How to serve up non-secure master.css for https scripts

I have several scripts on other servers that need to reference a master.css. The problem is these other scripts are running over https and master.css is on regular http and when referenced I get the error about mixed content types (some secure, some non-secure).

Can I create a reference to the master.css over https? Something with mod_rewrite or some other kind of alias?

Thanks!
-dave

a CSS file can be used on both http and https connections. When you get a message regarding secure and non-secure references, it's referring to there being a reference for both https and http in the code. In other words, if you explicitly state http:// somewhere in the CSS file, it will cause that problem when trying to access an https site. If you can, use relative paths as opposed to absolute paths.

Are you sure it's the css file causing the problem?

In the https html code I'm referencing an absolute path to an http server; that's how I have to do it. So I need the http server to serve an exact copy of the master.css but over https. How can I create that duplicate copy automatically?

Alright... I think I might be misunderstanding, but let's try to clarify...

In the HTML code itself, you have an absolute path to an HTTP server?

In the CSS file, there are no absolute paths, correct?

If both of the above were answered yes, then I'm not sure why you need a copy of the master.css file.

At the top of your HTML code, you will have a reference to master.css which doesn't matter whether you're viewing it in HTTP or HTTPS. If you have an absolute path to HTTP in your HTML code, then copying the css file isn't going to do anything. The non-secure dialog box refers to the absolute path in your HTML code.

(Of course, if you are referring to the absolute path being in your CSS file, then let me know.. I might have misread your post).

Hey Hiker, thanks for helping.

Well my style sheet is this:
http://www.swfwmd.state.fl.us/level3.css

And my script would be on a server like this:
https://www5.swfwmd.state.fl.us

So I need to reference the level3.css in the https environment but I need to avoid the non-secure dialogue, so I need to create a https version of that level3.css on the www server, right? What do you think?

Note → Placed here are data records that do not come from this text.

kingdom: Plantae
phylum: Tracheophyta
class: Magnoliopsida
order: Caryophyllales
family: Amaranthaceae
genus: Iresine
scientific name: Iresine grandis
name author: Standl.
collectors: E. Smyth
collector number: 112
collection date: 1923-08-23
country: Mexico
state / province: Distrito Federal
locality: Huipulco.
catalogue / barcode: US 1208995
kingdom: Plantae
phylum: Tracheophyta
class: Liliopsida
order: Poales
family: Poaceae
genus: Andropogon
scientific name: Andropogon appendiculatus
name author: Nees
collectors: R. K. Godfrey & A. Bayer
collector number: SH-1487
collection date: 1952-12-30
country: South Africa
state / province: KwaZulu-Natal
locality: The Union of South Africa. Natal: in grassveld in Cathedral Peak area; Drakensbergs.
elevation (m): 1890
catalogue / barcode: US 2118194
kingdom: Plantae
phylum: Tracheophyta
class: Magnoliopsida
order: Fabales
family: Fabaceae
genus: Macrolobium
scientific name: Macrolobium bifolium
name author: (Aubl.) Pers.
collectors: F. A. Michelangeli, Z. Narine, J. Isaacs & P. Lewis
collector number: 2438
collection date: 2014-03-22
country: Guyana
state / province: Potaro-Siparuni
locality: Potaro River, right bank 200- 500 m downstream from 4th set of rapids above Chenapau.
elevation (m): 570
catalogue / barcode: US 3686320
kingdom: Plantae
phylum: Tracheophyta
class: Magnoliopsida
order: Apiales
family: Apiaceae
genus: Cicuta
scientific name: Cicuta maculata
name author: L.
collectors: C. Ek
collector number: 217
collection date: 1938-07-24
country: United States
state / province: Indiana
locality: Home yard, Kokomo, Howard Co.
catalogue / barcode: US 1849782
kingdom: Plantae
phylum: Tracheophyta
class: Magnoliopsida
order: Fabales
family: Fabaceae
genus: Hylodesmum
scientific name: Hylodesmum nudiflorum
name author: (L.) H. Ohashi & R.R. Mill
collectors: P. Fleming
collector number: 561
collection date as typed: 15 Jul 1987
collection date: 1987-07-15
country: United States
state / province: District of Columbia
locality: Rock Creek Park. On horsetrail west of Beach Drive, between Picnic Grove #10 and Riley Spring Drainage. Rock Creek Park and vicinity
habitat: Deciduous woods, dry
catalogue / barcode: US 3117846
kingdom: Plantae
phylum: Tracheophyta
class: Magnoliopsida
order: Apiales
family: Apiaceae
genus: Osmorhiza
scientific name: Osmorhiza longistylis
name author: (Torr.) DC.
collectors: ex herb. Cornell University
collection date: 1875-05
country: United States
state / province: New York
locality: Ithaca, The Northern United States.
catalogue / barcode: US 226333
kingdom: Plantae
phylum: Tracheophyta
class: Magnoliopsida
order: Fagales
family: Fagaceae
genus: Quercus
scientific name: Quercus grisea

When you reference your css file in the HTML code, what is your code?

Generally, it would be something like:

typenerd, we're making a few assumptions because you haven't fully explained your situation. Be specific, don't expect us to know your environment, and don't expect your environment to be identical to what we've used.

Are your SSL and non-SSL servers the same server with the same document root?

They'll need to be in order for hiker's approach to work, and I'm thinking they're not since www5 looks like it's part of a cluster. Do you have a single non-SSL server at www and several SSL servers in a cluster at www#

Please provide some information about your infrastructure and Apache configuration in relation to SSL. Some environments have separate DocumentRoots for non-SSL and SSL files and some don't; we need to know how things are setup.

Sorry for not being around here; work got busy and I forgot about this post. Yeah, the paths are two completely different computers, www is a freebsd box while www5 is a windows .net server.

So the www5 developers always make a copy of my www/master.css and when I update it I have to coordinate that they update their copy. They should just reference the file, but they're in an https environment and www/master.css is over http, not https.

So I need a way to reference master.css over https; therefore I need a way to serve the same master.css over http and https.

Sorry I didn't write clearer posts earlier. Thanks for the discourse so far.

Here are some possible solutions:

1) Enable SSL on your server, assuming you have a wildcard certificate that can be placed on your server, too.

2) Setup rsync in a cron to either send your css (and any other file) to the SSL servers or on the SSL servers to get the css from your server (see the rsync man page).

3) Get FTP access to the SSL servers so you can upload your css. This could be a separate folder, and the FTP settings could be made to only allow you to upload to that folder (and even make it so you can only overwrite files instead of being able to create new ones).

4) Have the SSL server administrators setup a reverse proxy to bring your server into their local URL space, but I'm not sure how well this will work between SSL and non-SSL servers.